Questa infelice relazione inizia quando Anne non ha ancora divorziato da Kayo e termina alcuni anni dopo, non molto tempo prima della sua morte. Il suo terapista-amante la riceverà sempre nel suo studio e i loro incontri amorosi verranno pagati da Anne come regolari sedute: anche per questo, la sua identità è rimasta nascosta.
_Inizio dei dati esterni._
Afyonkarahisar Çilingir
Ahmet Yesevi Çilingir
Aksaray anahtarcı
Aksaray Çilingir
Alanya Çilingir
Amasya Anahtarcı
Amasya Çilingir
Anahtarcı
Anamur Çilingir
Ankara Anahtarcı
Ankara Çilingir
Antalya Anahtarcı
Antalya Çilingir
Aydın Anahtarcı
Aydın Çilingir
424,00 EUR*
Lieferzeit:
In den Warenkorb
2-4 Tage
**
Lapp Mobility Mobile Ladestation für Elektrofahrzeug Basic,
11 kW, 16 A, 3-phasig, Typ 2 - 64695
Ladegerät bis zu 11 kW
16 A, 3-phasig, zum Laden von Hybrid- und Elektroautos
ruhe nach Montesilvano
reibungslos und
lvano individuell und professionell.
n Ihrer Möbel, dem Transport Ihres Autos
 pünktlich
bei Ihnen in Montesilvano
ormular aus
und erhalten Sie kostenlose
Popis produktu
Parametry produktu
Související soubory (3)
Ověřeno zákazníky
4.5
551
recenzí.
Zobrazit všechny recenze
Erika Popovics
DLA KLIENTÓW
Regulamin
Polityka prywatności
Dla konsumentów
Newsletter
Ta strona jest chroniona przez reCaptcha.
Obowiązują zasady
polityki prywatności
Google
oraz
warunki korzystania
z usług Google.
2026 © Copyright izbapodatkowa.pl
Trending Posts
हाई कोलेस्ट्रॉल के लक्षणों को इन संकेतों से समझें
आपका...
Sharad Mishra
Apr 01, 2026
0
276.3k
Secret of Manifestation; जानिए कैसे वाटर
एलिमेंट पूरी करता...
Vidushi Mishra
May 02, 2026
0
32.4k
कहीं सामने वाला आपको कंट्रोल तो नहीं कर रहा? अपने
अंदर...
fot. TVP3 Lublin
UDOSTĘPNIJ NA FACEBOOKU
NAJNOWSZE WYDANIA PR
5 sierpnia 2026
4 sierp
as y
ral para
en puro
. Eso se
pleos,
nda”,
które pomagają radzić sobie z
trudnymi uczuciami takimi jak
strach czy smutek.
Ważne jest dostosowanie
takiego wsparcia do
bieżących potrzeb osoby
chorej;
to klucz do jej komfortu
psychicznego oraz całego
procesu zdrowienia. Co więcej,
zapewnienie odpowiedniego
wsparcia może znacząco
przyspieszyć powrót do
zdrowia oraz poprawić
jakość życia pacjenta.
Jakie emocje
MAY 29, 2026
Poi arriva il 4 ottobre 1974. Anne Sexton scende in garage ed entra nella sua auto. Muore per le esalazioni di monossido di carbonio prodotte dal tubo di scappamento. “Non ho niente contro la vita”, scriveva a Dio in Wanting To Die, celebrandone le bellezze e le opportunità. Piuttosto, è che la morte ha “un linguaggio speciale”: come un carpentiere, le importa solo il mezzo attraverso il quale potrà compiersi. Non chiede mai perché vale la pena costruire qualcosa, che è compito della vita. Anne ha provato a costruire una vita lontana dagli stereotipi di genere e dalle sue esperienze infantili ma qualcosa di più grande di lei sembra avere vanificato tutti i suoi sforzi. Sceglie di uccidersi avvolta nella pelliccia che era stata di sua madre. Forse vuole morire come era nata, scaldata da chi l’aveva appena partorita, calda di un calore di cui poi avrebbe sofferto la mancanza tutta la vita. O forse vuole lasciare un messaggio di sconfitta a tutte le donne che lottano per emanciparsi da modelli femminili sbagliati, da un mondo di uomini troppo distanti, da una serie di schemi nei quali non vogliono soffocare la propria unicità. Le sue poesie, però, raccontano un’altra storia e, forse, un diverso finale: una donna si è battuta per tutta la propria vita a favore di una libera e autentica conoscenza di se stessa senza mai chiudersi nel monologo di chi sta subendo un’ingiustizia sociale drammatica. In questo complicato intreccio di solitudini, di silenzi, di speranze disattese, la figura maschile rimane il centro gravitazionale di moltissime poesie: poesie d’amore, di disperazione, di nostalgia e di delusione in cui Anne Sexton invoca il suo contrappunto sessuale come quella parte mancante di sé di cui ha disperatamente bisogno per vivere. Oltre gli schemi socioculturali esiste l’uomo come altro dalla donna, un’alterità naturale, biologica, libera dalle sovrastrutture che hanno gerarchizzato queste differenze. In fondo a questa alterità naturale e non-gerarchizzata Anne Sexton ha scelto di consumare se stessa, insistendo per parlare agli uomini della sua vita: uomini ancora troppo lontani dal superamento delle barriere sessiste del loro tempo, eppure abbastanza vicini da far sperare a una poetessa di potere, un giorno, ascoltare la sua voce.